* _Source extract_
○ ○ ○ ○ ○

Now that I understand there are choices in fluorescent light quality and color, I don't feel as disappointed.

There's two components you should be aware of. The first is the Color Temperature (that shouldn't be confused with actual temperature or heat the lamp may give off). It's expressed in degrees Kelvin and you'll see something like 2700K or 6500K printed on the lamp or packaging (with the higher numbers being towards the blue end of the spectrum and lower numbers towards the red). Manufacturers also use terms like "Warm" or "Daylight" to describe the color but those terms are subjective and what is warm to one manufacturer may be slightly different than another manufacturer's warm and even different within the same manufacturer's line. Which, depending on how fussy you are, can be a little annoying when you use multiple lamps in the same fixture.

○ ○ ○ ○ ○

* _Input_
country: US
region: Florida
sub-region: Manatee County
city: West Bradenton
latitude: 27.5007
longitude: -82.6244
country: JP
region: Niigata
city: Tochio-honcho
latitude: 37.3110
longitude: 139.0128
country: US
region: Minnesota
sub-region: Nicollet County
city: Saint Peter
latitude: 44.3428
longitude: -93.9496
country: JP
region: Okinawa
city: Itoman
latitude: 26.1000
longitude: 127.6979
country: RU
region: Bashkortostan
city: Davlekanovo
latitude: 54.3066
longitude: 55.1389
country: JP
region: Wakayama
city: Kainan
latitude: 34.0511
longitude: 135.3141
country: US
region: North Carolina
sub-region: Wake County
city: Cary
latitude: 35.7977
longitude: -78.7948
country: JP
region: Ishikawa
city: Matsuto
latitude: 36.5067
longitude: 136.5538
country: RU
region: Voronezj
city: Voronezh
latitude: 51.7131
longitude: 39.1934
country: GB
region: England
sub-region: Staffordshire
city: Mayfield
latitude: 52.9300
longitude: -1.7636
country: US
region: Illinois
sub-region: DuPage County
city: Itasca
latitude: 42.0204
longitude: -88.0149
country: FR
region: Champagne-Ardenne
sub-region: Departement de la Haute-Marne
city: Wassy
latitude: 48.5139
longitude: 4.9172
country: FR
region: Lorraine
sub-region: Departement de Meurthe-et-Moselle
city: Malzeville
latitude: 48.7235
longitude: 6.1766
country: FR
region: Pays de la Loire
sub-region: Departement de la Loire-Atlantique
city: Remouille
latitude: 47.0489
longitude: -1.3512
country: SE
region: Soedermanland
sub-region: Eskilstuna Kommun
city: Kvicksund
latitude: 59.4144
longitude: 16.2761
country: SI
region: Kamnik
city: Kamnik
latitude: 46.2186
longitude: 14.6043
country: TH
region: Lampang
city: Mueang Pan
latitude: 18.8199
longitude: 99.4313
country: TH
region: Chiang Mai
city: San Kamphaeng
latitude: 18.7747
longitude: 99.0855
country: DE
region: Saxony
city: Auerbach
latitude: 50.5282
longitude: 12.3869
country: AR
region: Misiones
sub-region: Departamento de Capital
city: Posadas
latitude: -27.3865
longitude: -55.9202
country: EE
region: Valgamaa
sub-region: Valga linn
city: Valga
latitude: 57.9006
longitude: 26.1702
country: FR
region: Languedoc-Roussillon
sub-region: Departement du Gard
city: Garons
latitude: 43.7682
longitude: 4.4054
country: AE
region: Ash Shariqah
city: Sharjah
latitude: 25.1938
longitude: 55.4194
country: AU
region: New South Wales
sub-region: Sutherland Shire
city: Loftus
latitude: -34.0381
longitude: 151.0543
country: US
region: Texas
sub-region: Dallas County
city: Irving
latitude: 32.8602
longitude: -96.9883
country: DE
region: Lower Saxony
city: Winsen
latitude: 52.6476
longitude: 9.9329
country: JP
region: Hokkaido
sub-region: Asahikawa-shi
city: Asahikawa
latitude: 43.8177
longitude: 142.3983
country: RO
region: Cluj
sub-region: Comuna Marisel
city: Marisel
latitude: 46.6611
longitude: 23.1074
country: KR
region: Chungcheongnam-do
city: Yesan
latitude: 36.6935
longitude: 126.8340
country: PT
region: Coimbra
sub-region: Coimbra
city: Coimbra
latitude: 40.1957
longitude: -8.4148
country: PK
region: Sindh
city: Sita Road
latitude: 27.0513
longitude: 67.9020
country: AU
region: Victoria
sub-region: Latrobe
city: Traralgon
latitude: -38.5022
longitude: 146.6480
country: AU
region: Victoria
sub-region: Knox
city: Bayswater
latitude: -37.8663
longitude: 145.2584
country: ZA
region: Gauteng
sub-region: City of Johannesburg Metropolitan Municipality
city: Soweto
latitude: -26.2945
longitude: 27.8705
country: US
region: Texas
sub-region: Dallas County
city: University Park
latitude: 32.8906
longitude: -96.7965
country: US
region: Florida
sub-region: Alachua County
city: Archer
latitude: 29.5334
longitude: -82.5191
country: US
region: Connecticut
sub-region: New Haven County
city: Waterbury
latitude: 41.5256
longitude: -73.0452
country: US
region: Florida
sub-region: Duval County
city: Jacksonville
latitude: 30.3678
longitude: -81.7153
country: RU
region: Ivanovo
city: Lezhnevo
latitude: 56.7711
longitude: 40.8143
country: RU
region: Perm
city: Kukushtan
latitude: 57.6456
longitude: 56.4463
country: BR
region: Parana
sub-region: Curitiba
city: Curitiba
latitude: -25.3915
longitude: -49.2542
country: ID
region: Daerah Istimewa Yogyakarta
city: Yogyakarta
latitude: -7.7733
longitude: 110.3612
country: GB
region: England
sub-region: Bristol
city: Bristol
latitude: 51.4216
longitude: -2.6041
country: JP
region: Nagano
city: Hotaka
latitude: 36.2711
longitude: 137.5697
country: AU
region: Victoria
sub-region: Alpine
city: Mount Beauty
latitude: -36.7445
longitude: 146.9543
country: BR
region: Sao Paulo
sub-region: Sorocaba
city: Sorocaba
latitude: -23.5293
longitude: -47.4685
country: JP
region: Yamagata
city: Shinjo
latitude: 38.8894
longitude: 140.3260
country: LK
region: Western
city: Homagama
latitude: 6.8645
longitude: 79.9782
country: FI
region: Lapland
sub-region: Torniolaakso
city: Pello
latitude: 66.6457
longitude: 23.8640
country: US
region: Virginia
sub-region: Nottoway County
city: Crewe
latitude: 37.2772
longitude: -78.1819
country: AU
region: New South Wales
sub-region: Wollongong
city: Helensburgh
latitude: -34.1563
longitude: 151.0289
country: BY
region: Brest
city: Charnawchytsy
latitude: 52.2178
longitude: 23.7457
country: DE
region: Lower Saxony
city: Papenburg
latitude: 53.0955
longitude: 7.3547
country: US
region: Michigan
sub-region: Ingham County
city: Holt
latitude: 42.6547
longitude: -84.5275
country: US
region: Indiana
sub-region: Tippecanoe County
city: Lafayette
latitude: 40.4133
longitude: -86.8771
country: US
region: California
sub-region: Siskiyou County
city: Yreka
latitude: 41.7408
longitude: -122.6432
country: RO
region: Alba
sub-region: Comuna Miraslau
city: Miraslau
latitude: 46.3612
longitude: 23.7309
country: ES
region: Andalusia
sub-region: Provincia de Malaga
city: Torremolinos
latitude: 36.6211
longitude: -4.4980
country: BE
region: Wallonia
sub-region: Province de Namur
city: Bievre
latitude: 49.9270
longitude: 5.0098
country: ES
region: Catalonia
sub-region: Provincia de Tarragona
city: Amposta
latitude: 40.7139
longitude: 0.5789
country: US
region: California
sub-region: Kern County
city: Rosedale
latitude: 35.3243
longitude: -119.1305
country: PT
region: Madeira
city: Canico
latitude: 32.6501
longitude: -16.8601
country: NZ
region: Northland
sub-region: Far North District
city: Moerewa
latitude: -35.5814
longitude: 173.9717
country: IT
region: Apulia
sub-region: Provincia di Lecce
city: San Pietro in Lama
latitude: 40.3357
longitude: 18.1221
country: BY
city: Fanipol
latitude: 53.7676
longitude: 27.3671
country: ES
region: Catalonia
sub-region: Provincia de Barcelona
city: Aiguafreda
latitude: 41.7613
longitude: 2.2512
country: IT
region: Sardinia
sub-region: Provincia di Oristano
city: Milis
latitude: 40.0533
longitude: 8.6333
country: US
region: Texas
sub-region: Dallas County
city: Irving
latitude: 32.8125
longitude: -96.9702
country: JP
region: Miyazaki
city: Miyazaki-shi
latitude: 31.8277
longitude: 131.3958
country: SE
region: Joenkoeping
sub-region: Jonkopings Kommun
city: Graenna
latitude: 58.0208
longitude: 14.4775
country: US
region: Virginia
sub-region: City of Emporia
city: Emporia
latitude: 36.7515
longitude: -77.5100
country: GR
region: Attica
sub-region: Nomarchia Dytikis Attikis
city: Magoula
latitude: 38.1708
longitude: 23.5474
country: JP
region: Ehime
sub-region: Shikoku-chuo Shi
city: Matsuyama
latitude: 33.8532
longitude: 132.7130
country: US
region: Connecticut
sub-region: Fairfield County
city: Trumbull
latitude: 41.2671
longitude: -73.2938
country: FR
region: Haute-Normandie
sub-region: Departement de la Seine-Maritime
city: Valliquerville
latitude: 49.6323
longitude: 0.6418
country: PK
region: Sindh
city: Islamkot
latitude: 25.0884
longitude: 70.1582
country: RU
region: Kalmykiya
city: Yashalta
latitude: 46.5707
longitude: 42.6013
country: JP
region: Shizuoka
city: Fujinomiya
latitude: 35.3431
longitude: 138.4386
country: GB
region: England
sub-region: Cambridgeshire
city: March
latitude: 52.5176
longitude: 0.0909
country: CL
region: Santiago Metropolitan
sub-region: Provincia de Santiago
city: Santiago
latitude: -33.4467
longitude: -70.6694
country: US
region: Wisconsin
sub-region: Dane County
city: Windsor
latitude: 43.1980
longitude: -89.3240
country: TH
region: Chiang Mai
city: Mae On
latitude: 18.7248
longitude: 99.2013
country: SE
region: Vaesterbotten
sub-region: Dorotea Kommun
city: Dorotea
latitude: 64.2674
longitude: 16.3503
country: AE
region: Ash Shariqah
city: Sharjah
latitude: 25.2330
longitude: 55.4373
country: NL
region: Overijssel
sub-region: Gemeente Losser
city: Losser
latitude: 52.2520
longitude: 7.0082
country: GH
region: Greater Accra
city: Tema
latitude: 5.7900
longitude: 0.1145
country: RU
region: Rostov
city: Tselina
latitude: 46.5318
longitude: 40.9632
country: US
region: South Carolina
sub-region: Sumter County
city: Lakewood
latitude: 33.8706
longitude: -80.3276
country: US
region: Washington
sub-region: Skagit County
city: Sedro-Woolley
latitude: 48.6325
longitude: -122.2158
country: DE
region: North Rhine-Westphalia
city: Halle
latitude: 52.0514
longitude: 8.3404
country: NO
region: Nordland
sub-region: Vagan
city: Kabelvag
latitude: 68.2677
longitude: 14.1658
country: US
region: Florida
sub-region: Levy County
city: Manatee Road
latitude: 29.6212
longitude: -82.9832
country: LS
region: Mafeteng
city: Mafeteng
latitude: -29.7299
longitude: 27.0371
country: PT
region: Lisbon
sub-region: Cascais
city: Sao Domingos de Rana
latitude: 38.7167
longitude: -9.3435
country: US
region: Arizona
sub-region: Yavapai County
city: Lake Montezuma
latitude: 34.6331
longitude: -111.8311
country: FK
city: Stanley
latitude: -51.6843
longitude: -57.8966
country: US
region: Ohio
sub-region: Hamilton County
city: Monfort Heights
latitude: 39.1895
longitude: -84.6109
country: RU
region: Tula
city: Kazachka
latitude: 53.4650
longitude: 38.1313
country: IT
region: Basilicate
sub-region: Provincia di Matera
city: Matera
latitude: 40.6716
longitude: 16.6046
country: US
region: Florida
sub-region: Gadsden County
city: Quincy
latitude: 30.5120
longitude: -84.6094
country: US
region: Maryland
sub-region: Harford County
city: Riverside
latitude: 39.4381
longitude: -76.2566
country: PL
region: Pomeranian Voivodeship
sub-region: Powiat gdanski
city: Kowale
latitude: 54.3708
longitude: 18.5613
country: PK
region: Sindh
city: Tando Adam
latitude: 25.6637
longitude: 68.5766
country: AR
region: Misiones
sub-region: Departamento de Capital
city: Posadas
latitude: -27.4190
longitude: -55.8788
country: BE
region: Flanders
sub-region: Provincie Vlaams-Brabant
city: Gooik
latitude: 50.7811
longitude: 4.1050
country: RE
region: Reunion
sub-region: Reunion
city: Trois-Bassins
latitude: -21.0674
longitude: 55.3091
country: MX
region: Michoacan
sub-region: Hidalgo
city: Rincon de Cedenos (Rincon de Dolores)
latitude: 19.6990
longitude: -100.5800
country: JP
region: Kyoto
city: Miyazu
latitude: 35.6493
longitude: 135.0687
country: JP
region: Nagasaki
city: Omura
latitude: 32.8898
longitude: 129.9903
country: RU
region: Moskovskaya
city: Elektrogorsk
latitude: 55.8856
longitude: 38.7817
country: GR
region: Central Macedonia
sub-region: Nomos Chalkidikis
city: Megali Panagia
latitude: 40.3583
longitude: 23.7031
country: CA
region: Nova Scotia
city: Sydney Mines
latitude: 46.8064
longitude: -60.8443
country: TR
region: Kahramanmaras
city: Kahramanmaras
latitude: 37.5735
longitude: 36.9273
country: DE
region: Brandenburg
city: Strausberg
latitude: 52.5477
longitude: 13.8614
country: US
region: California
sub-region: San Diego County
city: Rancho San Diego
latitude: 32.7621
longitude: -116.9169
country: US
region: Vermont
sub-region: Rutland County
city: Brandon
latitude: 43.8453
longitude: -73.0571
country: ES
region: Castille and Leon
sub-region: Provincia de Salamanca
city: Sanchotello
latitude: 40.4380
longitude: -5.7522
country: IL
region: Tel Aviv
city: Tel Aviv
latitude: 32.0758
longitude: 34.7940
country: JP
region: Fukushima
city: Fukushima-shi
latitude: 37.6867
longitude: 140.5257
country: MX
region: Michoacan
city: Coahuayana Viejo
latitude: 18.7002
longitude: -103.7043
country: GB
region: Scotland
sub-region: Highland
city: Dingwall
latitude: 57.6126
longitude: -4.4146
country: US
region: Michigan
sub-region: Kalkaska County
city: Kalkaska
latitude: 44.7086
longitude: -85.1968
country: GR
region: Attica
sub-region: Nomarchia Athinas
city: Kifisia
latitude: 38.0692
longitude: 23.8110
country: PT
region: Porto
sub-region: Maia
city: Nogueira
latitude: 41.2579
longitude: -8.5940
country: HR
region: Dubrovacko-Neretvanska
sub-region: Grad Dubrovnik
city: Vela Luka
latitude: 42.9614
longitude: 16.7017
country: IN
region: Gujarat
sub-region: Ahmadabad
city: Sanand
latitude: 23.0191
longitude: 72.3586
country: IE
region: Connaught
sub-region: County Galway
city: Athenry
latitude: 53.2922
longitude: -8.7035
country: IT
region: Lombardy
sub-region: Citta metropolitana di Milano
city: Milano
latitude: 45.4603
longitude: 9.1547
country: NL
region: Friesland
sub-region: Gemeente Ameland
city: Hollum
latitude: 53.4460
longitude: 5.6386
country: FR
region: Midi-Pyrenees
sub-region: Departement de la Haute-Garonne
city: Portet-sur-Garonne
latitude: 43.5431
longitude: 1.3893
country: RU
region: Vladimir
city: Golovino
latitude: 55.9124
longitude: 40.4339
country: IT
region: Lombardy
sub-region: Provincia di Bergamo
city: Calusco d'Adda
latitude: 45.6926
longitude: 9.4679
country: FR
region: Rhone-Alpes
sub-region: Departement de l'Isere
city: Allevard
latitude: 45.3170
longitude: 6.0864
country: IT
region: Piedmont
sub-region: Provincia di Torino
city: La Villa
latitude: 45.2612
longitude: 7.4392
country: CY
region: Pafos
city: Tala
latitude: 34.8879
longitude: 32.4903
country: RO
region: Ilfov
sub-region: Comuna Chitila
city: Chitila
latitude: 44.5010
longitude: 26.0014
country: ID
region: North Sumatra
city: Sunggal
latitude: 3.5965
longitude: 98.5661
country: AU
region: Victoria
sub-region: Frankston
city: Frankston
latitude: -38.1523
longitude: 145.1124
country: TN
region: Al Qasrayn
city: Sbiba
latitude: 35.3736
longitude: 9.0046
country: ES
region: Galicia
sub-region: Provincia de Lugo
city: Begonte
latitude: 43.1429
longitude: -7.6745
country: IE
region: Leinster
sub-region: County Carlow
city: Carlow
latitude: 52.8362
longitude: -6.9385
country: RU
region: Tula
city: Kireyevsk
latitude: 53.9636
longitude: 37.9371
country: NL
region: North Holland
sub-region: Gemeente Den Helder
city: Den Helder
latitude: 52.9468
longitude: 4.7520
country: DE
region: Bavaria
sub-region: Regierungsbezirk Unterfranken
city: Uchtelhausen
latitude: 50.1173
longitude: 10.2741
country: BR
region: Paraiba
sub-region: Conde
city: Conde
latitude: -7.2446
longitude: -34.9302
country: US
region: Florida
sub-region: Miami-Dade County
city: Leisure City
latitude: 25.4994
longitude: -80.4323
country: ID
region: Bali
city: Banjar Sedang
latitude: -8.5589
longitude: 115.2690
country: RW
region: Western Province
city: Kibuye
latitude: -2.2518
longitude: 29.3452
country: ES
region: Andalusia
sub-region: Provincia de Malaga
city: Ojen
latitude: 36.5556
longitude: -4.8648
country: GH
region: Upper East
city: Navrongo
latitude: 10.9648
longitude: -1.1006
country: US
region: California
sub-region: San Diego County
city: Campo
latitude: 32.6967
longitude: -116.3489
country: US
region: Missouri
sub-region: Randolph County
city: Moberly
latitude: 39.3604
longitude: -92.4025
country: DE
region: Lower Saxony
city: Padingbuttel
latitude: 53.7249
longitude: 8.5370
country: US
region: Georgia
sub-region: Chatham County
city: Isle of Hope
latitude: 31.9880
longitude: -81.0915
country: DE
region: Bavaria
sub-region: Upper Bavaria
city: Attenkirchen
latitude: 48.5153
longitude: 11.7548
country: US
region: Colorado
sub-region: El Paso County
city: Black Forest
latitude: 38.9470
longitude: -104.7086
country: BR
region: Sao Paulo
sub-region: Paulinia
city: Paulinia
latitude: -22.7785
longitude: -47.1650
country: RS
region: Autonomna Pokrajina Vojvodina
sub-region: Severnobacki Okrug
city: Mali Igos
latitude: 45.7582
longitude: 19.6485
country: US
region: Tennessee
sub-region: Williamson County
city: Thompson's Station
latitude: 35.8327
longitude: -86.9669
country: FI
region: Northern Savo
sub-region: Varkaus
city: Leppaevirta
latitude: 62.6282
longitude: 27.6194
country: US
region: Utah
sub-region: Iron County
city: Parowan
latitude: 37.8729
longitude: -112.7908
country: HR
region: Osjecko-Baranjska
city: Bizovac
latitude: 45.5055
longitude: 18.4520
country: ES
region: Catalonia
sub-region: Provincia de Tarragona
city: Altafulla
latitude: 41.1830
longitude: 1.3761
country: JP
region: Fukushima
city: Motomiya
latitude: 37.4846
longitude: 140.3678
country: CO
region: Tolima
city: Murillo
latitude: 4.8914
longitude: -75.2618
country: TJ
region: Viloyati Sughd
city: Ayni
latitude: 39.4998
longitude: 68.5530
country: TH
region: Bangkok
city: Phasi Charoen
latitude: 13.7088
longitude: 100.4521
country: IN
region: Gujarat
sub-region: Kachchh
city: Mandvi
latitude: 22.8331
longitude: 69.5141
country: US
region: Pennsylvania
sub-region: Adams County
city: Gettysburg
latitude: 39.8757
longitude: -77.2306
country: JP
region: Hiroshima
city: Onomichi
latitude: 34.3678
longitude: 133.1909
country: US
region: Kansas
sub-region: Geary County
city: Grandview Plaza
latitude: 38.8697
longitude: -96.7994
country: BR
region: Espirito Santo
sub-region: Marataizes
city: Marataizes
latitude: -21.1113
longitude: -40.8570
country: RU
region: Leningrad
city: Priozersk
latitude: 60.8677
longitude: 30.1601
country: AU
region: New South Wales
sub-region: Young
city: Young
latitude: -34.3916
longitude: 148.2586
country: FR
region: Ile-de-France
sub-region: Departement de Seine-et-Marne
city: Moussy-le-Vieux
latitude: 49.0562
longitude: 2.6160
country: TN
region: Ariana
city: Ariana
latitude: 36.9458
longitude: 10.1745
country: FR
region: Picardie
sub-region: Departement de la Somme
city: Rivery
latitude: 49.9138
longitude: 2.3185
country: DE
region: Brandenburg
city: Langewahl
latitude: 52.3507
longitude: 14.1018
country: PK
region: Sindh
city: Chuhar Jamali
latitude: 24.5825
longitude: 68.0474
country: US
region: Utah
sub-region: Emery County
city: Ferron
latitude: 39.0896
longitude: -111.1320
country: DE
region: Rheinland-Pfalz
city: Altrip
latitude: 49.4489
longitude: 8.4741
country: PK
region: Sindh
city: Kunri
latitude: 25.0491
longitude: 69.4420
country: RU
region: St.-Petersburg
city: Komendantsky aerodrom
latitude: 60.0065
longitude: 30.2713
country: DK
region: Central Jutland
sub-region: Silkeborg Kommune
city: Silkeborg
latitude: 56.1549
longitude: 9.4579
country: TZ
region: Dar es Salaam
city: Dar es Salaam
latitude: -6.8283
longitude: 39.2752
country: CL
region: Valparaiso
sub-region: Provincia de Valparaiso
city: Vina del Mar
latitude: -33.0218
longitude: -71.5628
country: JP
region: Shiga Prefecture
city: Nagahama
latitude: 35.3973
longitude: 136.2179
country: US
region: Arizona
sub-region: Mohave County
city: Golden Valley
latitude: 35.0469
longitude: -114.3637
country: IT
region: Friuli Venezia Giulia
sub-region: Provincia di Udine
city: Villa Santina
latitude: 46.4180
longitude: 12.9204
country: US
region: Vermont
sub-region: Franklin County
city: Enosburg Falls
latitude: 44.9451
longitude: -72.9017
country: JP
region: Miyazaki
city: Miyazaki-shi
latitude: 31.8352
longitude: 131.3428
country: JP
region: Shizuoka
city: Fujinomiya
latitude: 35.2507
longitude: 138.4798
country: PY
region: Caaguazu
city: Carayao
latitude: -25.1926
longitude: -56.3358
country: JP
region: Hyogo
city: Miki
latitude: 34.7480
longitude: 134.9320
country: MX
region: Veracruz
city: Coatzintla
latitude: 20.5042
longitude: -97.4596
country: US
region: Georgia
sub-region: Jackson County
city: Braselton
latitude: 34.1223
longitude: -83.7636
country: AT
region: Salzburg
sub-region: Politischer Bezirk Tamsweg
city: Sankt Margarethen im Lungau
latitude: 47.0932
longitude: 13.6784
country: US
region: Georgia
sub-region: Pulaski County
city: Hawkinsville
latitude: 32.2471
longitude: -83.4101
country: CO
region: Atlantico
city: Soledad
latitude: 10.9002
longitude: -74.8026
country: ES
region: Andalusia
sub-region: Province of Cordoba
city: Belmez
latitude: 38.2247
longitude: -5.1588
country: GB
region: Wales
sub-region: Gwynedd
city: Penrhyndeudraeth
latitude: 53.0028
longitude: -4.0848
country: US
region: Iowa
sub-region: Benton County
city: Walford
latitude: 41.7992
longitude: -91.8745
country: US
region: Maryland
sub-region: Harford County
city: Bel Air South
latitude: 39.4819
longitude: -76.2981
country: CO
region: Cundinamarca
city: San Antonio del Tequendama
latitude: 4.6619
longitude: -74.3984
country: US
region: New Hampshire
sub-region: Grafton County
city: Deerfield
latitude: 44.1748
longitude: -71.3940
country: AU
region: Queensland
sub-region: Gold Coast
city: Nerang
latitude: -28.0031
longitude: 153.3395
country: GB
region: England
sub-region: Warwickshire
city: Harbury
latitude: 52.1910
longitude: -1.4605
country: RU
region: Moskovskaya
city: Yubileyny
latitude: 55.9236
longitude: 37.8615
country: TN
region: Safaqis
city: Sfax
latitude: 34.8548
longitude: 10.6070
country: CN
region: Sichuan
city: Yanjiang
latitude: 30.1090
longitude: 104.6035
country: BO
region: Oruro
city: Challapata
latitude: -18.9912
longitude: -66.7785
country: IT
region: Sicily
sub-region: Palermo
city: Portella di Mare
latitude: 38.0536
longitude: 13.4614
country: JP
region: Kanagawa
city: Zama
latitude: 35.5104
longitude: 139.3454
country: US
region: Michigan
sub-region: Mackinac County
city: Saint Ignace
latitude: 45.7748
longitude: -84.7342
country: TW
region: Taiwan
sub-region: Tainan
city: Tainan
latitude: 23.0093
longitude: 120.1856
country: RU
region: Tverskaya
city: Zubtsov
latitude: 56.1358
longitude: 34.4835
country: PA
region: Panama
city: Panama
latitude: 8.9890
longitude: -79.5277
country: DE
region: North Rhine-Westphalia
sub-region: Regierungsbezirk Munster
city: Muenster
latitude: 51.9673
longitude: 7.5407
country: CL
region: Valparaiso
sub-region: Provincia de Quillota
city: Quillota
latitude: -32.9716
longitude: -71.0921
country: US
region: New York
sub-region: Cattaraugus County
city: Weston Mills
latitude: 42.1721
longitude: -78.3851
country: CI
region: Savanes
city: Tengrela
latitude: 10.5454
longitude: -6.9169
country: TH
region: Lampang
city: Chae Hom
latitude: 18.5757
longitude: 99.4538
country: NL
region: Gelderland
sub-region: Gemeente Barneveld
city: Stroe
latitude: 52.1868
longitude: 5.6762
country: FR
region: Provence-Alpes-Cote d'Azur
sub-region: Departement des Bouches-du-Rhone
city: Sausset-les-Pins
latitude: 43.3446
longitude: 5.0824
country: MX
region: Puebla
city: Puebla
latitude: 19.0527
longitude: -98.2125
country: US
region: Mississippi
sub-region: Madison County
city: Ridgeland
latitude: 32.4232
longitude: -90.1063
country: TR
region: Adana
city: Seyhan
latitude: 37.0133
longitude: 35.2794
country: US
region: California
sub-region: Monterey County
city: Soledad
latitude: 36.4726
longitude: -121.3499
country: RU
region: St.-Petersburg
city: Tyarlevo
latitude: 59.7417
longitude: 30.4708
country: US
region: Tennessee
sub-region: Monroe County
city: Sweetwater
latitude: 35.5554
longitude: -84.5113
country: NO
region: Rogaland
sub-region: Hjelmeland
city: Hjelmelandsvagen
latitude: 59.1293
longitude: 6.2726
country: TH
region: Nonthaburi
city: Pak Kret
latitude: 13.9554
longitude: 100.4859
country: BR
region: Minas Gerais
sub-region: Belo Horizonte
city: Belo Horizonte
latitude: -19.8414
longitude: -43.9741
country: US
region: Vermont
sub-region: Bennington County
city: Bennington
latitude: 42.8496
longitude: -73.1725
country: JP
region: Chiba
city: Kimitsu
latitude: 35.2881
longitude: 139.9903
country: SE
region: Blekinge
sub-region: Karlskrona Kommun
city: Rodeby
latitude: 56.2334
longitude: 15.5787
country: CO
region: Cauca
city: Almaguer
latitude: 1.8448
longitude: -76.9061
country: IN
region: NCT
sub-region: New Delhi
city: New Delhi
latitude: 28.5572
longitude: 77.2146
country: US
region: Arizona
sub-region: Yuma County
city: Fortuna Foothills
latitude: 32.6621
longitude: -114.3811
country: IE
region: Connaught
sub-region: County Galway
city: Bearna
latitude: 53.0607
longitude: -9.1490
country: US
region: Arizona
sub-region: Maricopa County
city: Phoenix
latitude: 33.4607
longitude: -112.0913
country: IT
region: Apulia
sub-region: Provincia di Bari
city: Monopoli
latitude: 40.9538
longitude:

○ ○ ○ ○ ○

* _Complete the following_
A - Reproduce the passage on fluorescent lamp color starting at "There's two components" and ending at "the same fixture.".
B - Rewrite the lines of the records as a numbered list, starting at the line that contains "longitude: 115.2690" and ending at the line that contains "longitude: 8.5370", with both of those lines included and any blank lines omitted.
The passage on fluorescent lamp color has no connection to the records.

* _Correct answers_
A -
There's two components you should be aware of. The first is the Color Temperature (that shouldn't be confused with actual temperature or heat the lamp may give off). It's expressed in degrees Kelvin and you'll see something like 2700K or 6500K printed on the lamp or packaging (with the higher numbers being towards the blue end of the spectrum and lower numbers towards the red). Manufacturers also use terms like "Warm" or "Daylight" to describe the color but those terms are subjective and what is warm to one manufacturer may be slightly different than another manufacturer's warm and even different within the same manufacturer's line. Which, depending on how fussy you are, can be a little annoying when you use multiple lamps in the same fixture.

B -
1. longitude: 115.2690
2. country: RW
3. region: Western Province
4. city: Kibuye
5. latitude: -2.2518
6. longitude: 29.3452
7. country: ES
8. region: Andalusia
9. sub-region: Provincia de Malaga
10. city: Ojen
11. latitude: 36.5556
12. longitude: -4.8648
13. country: GH
14. region: Upper East
15. city: Navrongo
16. latitude: 10.9648
17. longitude: -1.1006
18. country: US
19. region: California
20. sub-region: San Diego County
21. city: Campo
22. latitude: 32.6967
23. longitude: -116.3489
24. country: US
25. region: Missouri
26. sub-region: Randolph County
27. city: Moberly
28. latitude: 39.3604
29. longitude: -92.4025
30. country: DE
31. region: Lower Saxony
32. city: Padingbuttel
33. latitude: 53.7249
34. longitude: 8.5370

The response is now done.